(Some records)
= = = =
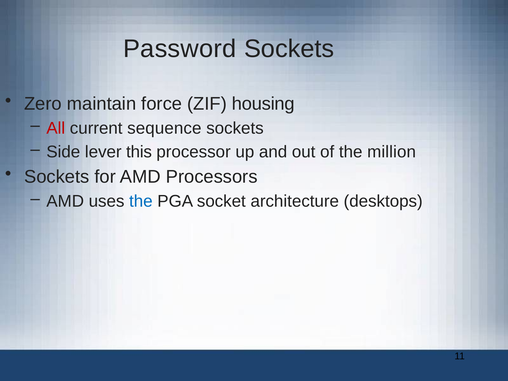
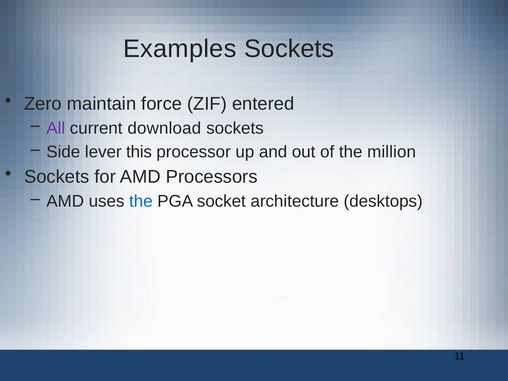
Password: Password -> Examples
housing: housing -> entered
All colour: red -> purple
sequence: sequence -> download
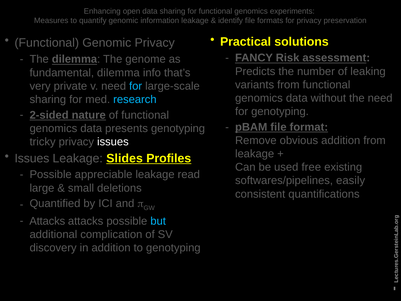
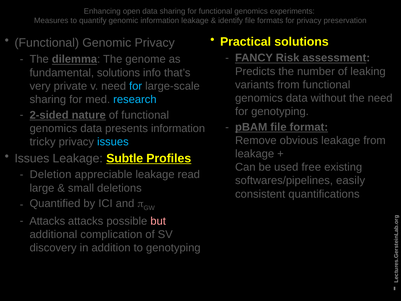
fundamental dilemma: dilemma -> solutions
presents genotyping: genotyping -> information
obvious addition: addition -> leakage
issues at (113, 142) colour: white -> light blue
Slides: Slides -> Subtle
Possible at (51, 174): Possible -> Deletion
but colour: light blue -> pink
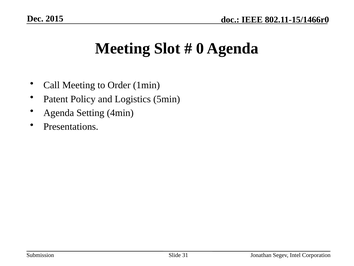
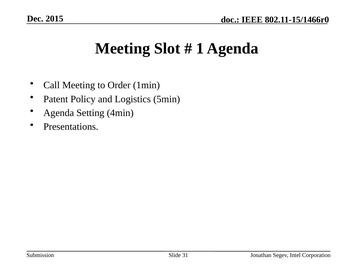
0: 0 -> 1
= = = =
__Exercise__
Render every line of the records above as a JSON list of strings, with one string per line and no blank lines. Leave out the pictures.

__Result for this exercise__
[
  "Password: Password -> Examples",
  "housing: housing -> entered",
  "All colour: red -> purple",
  "sequence: sequence -> download",
  "fundamental dilemma: dilemma -> solutions",
  "presents genotyping: genotyping -> information",
  "obvious addition: addition -> leakage",
  "issues at (113, 142) colour: white -> light blue",
  "Slides: Slides -> Subtle",
  "Possible at (51, 174): Possible -> Deletion",
  "but colour: light blue -> pink",
  "0: 0 -> 1"
]